(WHAT YOU NEED TO DO):
Could you filter the records below down to the lines that include the word "hand"?

(SUPPLIED DATA):
▼▼▼

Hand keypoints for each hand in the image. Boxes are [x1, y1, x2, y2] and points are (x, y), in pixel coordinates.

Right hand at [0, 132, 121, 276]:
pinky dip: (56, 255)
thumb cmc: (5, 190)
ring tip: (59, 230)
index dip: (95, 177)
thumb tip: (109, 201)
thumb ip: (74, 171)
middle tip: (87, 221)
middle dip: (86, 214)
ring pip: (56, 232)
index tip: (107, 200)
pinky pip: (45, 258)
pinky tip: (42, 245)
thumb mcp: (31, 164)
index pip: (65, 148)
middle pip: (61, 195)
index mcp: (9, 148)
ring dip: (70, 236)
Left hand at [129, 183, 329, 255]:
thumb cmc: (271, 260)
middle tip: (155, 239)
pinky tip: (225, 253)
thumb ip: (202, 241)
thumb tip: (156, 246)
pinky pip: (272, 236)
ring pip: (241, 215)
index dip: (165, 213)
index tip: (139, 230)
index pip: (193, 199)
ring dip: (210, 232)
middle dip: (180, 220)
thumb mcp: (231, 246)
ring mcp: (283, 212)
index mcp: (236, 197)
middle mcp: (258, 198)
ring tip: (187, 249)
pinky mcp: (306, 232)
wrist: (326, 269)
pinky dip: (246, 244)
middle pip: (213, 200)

▲▲▲
▼▼▼

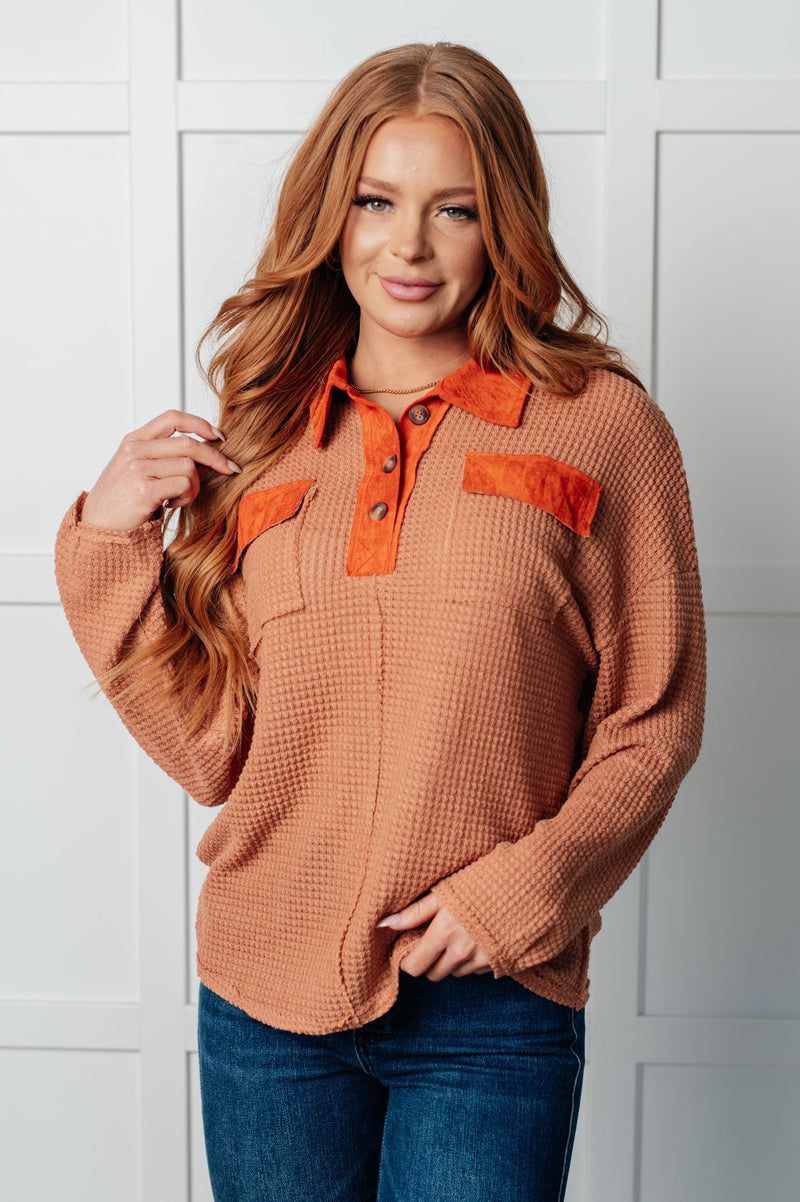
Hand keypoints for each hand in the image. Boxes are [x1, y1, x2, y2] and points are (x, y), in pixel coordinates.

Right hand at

▲▲▲
▼▼▼

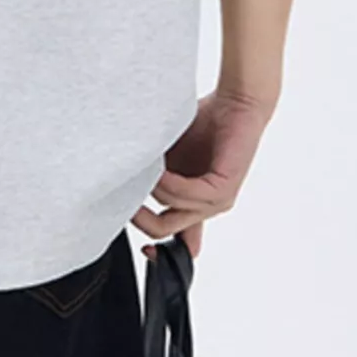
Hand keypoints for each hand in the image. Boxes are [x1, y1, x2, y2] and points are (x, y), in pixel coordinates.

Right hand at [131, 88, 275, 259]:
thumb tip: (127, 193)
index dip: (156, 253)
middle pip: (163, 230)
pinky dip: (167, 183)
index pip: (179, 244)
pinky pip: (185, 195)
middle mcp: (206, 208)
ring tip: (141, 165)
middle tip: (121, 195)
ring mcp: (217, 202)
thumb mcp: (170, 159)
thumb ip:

▲▲▲

(ANSWER BOX):
Hand keypoints for each hand in the image. Boxes are [x1, y1, x2, y2] and points are (x, y), in pixel coordinates.
Right hand at [0, 132, 121, 276]:
Left hand at [129, 183, 329, 255]:
Hand keypoints for each hand in the image. Boxes are [x1, y1, x2, y2] and points are (x, y), in pixel coordinates.
Right hand at
Hand keypoints for each hand in the image. Boxes are [x1, y1, x2, y2] and points are (x, y), in pixel coordinates.
Right hand at [131, 88, 275, 259]:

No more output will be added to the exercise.